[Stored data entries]
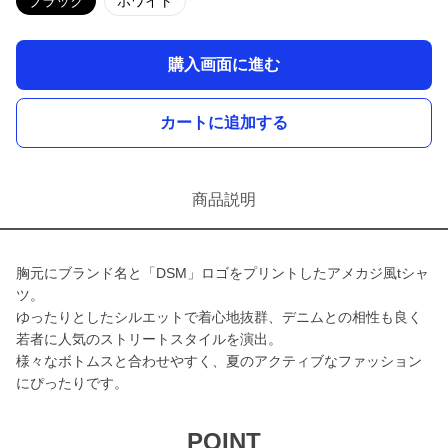
ブラック
ホワイト
購入画面に進む
カートに追加する
商品説明
胸元にブランド名と「DSM」ロゴをプリントしたアメカジ風tシャ
ツ。
ゆったりとしたシルエットで着心地抜群、デニムとの相性も良く
若者に人気のストリートスタイルを演出。
様々なボトムスと合わせやすく、夏のアクティブなファッション
にぴったりです。
POINT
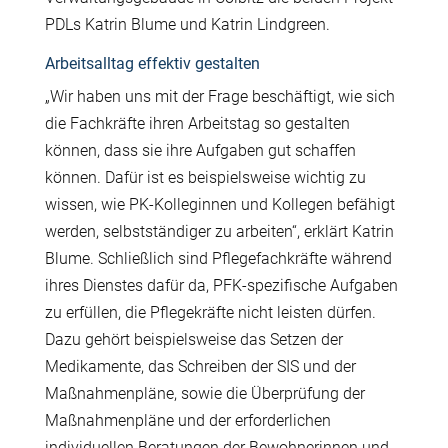
PDLs Katrin Blume und Katrin Lindgreen.
Arbeitsalltag effektiv gestalten
„Wir haben uns mit der Frage beschäftigt, wie sich
die Fachkräfte ihren Arbeitstag so gestalten
können, dass sie ihre Aufgaben gut schaffen
können. Dafür ist es beispielsweise wichtig zu
wissen, wie PK-Kolleginnen und Kollegen befähigt
werden, selbstständiger zu arbeiten“, erklärt Katrin
Blume. Schließlich sind Pflegefachkräfte während
ihres Dienstes dafür da, PFK-spezifische Aufgaben
zu erfüllen, die Pflegekräfte nicht leisten dürfen.
Dazu gehört beispielsweise das Setzen der
Medikamente, das Schreiben der SIS und der
Maßnahmenpläne, sowie die Überprüfung der
Maßnahmenpläne und der erforderlichen
individuellen Beratungen der Bewohnerinnen und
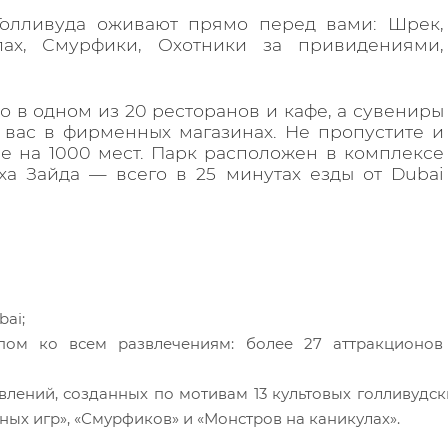
олливуда оживают прямо перед вами: Шрек,
лах, Смурфики, Охотники за привидениями,
в одном из 20 ресторанов и кафе, а сувениры
вас в фирменных магазинах. Не пропустите и
тре на 1000 мест. Парк расположен в комплексе
ха Зайда — всего в 25 минутах езды от Dubai
ai;
пом ко всем развлечениям: более 27 аттракционов
влений, созданных по мотивам 13 культовых голливудск
ных игр», «Смурфиков» и «Монстров на каникулах».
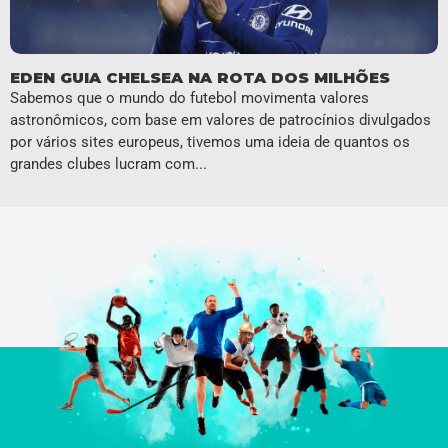
EDEN GUIA CHELSEA NA ROTA DOS MILHÕES
Sabemos que o mundo do futebol movimenta valores
astronômicos, com base em valores de patrocínios divulgados
por vários sites europeus, tivemos uma ideia de quantos os
grandes clubes lucram com...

What to do =>
Which lines in the entries above contain the string "valores"? Pull out each one, treating uppercase and lowercase as different.

Your solution =>
Sabemos que o mundo do futebol movimenta valores
astronômicos, com base em valores de patrocínios divulgados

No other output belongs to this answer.